| EXTRACTED TEXT |
As discussed above, the Lyα line width varies from exposure to exposure. The Si iii and N v lines are fainter, so we consider the 2.1 R crossing and sum the seven exposures brightest in N v to measure the line width. Gaussian fits give widths of 205 and 181 km s−1 (FWHM) for Si iii and N v, respectively. That suggests that when Si and N atoms are released from the comet and ionized, a substantial fraction of the comet's speed becomes gyro motion about the magnetic field. From the comet's trajectory and the magnetic field orientation predicted by the MHD model discussed below, we expect that 384 km s−1 of the comet speed will become gyro motion. That should isotropize to some extent to form a bispherical distribution (Williams & Zank 1994; McCauley et al. 2013) with a line width of order 240 km s−1. Some of the energy is lost to generation of Alfvén waves, and Coulomb collisions with protons will slow the Si2+ and ${{\rm{N}}}^{4+}$ ions on timescales of 2280 and 290 s, respectively (Downs et al. 2013), so collisions will have little effect on the Si ions during their ionization time, but will slow the N ions significantly. Overall, the line widths are consistent with the predictions, though a larger difference between the Si iii and N v lines due to Coulomb collisions might have been expected.

6.2. Elemental Abundances

From the intensities of the H i, N v, O v], and Si iii lines and the numbers of photons per atom listed in Table 4, we can determine the relative abundances of H, N, O, and Si. We use the crossing at 2.1 R because the O v] line is not detectable at the larger heights, the ionization timescale for N is large at the larger heights, and Si is liberated from grains rapidly at 2.1 R but slowly at the larger heights.

During the 2.1 R crossing, the H i and Si iii lines only appeared in three exposures, 23:33:24 to 23:39:32 UT, while the N v and O v] lines peaked several exposures later and faded away toward the end of the observing sequence. We sum the H i and Si iii photon fluxes observed during the three peak exposures and the N v and O v] fluxes from 23:39:36 UT to 00:16:44 UT to obtain relative fluxes in the Lyα, N v, O v], and Si iii lines of 1:0.0095:0.024:0.070. We divide by the numbers of photons per atom in Table 4 to obtain H: N: O: Si abundance ratios (by number) of 1:0.005:0.86:0.18.

The oxygen abundance would be 0.5 if the H and O arose from H2O, and it would be higher if SiO2 contributed significant oxygen. We can estimate the SiO2 contribution if we assume that all the Si detected by UVCS comes from SiO2, or at least from minerals with about the same ratio of Si to O. The Si:H ratio of 0.18 given above implies an O:H ratio of 0.86, in remarkable agreement with the derived O abundance. However, that must be fortuitous, because the O v] fluxes are very difficult to measure due to blending with Lyα, and we estimate the uncertainty to be a factor of 1.5.

| Excerpts from a segmentation dataset |
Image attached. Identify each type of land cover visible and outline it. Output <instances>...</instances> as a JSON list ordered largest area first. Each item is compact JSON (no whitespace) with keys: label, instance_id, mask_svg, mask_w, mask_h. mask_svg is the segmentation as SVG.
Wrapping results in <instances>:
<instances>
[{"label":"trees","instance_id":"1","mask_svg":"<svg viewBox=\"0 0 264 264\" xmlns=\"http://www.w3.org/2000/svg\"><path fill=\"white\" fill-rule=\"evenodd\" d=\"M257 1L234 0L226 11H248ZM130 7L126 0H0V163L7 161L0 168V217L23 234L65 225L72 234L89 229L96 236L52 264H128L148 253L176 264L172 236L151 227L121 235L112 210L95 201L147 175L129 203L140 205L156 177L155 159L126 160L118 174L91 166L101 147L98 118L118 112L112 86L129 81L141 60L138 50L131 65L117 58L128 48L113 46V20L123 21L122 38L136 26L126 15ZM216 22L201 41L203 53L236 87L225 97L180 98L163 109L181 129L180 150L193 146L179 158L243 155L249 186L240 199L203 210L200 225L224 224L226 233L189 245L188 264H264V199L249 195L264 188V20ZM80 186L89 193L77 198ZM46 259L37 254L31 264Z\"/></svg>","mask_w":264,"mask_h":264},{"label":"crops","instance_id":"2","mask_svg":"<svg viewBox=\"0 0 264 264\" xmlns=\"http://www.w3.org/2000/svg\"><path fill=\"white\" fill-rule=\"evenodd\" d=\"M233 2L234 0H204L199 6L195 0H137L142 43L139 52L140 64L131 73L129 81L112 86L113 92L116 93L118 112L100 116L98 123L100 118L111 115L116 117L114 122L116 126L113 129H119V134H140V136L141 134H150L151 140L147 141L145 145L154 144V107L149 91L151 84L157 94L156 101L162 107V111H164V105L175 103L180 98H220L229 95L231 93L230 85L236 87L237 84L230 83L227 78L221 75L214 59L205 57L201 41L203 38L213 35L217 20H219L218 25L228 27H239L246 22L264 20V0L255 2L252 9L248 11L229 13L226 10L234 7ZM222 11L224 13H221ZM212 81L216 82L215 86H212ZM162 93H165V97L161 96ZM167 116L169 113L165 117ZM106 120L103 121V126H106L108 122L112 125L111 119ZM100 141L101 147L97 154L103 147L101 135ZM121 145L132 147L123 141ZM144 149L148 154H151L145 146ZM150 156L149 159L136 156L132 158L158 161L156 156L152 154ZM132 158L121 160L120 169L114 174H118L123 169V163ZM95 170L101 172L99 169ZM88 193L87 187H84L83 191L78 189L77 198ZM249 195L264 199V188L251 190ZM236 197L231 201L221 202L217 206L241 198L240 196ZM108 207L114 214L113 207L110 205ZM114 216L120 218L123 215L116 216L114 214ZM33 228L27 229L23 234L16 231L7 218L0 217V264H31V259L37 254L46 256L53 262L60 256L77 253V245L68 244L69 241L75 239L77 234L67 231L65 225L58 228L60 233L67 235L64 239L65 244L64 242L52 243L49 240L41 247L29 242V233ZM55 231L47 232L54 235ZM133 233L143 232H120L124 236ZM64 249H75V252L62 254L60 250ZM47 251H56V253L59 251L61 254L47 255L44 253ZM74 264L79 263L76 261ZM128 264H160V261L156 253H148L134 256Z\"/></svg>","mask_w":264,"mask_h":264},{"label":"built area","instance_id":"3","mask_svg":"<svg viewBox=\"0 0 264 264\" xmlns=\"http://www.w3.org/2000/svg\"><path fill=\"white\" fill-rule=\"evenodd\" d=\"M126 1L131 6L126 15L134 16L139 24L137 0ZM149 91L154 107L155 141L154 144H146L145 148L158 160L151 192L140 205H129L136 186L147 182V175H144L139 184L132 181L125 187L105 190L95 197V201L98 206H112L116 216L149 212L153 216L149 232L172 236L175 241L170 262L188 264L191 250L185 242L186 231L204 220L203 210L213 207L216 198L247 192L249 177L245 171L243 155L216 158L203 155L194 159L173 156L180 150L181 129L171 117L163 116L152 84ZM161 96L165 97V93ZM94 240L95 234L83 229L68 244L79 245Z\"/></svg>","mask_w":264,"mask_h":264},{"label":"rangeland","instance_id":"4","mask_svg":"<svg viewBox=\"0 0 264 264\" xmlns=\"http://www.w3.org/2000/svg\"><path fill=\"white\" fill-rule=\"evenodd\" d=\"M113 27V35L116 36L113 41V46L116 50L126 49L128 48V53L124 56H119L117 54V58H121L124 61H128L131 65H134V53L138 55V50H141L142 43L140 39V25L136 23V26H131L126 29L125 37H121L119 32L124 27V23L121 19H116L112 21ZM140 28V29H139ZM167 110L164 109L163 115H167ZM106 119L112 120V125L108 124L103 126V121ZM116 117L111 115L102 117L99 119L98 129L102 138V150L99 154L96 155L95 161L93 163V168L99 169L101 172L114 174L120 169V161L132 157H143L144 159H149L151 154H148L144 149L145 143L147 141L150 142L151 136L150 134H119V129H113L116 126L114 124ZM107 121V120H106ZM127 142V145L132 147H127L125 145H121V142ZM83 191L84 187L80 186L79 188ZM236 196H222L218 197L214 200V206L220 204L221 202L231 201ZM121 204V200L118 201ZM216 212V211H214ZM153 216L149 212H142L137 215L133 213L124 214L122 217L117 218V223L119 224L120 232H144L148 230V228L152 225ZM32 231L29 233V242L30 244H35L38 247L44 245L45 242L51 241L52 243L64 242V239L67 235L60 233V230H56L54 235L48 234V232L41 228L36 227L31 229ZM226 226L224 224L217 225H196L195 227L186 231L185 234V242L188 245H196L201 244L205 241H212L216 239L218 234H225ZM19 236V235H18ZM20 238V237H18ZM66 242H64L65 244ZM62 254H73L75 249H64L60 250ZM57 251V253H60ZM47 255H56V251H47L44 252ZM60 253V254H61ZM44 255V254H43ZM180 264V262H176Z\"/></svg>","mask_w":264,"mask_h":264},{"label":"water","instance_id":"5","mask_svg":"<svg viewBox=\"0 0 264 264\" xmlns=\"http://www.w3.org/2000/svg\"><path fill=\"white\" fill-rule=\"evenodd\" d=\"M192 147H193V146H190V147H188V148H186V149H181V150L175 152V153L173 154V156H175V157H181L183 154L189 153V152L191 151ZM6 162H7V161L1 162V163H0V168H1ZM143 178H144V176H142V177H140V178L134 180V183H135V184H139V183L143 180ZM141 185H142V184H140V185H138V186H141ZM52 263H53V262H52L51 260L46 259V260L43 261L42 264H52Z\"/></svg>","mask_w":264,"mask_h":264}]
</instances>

| SET OF TASKS |
A) Decide whether each statement agrees with the excerpt on the comet's ultraviolet lines: (i) Coulomb collisions slow the N ions significantly; (ii) the O v] line is detectable at the larger heights; (iii) the uncertainty in the O v] fluxes is estimated to be a factor of 2. For each, answer yes or no and quote the words of the excerpt that decide it.
B) Reproduce the lines of the entries word for word, beginning at their first line and stopping after the line that contains "Wrapping results in".
The excerpt on the comet's ultraviolet lines and the entries have no connection to each other.

| ANSWERS TO THE PROBLEMS |
A)
(i) Yes: "but will slow the N ions significantly."
(ii) No: "the O v] line is not detectable at the larger heights"
(iii) No: "we estimate the uncertainty to be a factor of 1.5."

B)
Image attached. Identify each type of land cover visible and outline it. Output <instances>...</instances> as a JSON list ordered largest area first. Each item is compact JSON (no whitespace) with keys: label, instance_id, mask_svg, mask_w, mask_h. mask_svg is the segmentation as SVG.
Wrapping results in <instances>:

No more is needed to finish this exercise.